→ Exercise prompt
For this listing, the lines between the one holding "pinky tip: (196, 331)" and the one holding "ring tip: (408, 342)", inclusive, must be set down exactly.

→ Extracted material
%%

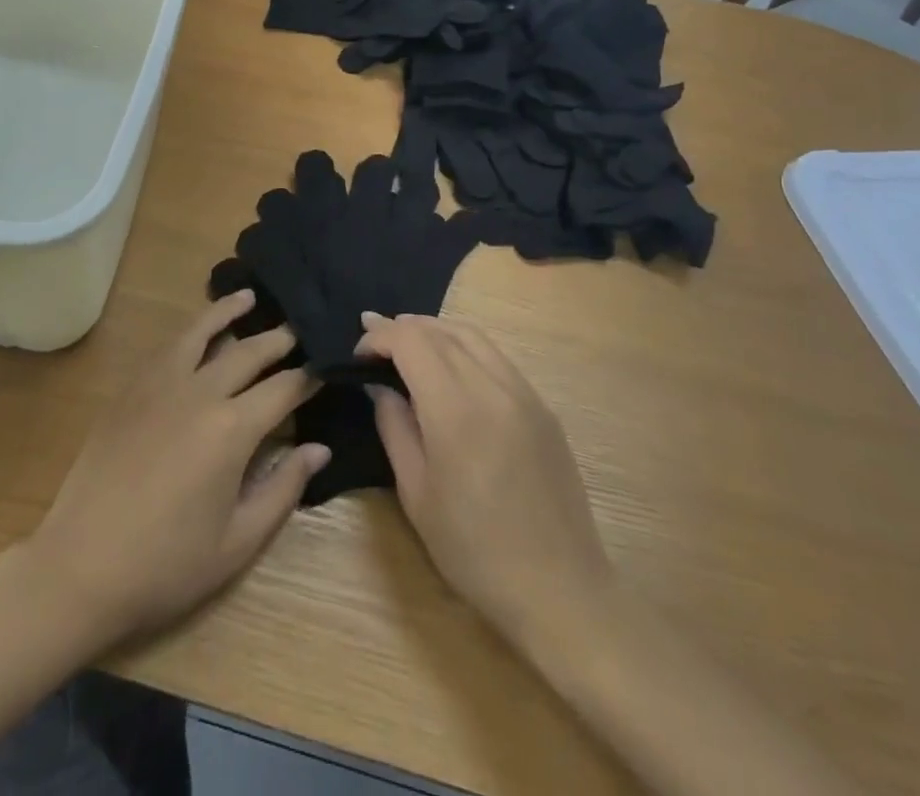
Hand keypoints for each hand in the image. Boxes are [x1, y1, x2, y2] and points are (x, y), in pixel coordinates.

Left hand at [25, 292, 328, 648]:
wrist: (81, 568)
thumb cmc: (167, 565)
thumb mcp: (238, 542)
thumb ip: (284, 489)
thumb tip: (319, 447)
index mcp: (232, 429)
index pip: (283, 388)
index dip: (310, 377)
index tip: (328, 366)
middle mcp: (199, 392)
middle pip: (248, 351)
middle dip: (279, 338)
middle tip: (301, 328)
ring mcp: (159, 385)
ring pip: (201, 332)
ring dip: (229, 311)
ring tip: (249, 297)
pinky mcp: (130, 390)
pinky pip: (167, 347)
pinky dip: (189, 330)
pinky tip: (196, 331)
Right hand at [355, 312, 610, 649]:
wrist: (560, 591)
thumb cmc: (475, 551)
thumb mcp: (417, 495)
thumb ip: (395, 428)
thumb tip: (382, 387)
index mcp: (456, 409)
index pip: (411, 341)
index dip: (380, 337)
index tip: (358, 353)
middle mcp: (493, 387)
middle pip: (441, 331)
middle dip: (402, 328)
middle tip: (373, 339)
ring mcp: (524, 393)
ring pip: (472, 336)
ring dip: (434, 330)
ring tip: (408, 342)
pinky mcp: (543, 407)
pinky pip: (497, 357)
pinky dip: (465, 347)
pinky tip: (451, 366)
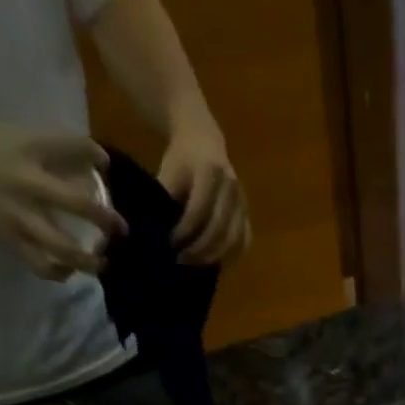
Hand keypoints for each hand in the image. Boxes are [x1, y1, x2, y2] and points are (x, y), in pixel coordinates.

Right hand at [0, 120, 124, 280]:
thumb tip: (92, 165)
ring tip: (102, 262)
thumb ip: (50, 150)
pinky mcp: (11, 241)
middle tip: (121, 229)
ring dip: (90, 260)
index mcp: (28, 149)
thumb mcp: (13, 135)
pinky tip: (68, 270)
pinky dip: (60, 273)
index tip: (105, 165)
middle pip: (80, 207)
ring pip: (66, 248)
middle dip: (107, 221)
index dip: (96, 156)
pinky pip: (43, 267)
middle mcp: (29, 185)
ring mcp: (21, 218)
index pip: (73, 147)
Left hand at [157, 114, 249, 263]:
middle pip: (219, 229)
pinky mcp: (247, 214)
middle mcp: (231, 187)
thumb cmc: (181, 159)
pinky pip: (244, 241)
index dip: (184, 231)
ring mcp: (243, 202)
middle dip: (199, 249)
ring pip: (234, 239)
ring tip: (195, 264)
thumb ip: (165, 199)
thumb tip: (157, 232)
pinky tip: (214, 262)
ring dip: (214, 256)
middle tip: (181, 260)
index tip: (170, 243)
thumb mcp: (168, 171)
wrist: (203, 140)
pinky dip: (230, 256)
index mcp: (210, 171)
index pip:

%%
%%

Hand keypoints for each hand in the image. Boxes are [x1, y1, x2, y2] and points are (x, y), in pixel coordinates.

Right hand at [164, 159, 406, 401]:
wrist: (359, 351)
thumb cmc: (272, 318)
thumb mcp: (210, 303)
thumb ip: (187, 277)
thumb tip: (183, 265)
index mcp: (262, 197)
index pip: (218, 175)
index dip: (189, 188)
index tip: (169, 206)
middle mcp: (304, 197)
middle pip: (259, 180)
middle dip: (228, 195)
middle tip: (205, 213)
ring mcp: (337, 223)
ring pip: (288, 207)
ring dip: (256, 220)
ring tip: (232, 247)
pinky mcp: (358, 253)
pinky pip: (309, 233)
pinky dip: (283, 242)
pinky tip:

%%

→ Answer space
pinky tip: (196, 331)
Right hand at [355, 312, 610, 649]:
wrist: (560, 591)
thumb cmc: (475, 551)
thumb mcp: (417, 495)
thumb ip: (395, 428)
thumb tip: (382, 387)
index mcp: (456, 409)
index pip: (411, 341)
index dip: (380, 337)
index tip: (358, 353)
middle mcp: (493, 387)
middle pip: (441, 331)
middle dip: (402, 328)
middle tip: (373, 339)
ring mcp: (524, 393)
ring pip: (472, 336)
ring dip: (434, 330)
ring tip: (408, 342)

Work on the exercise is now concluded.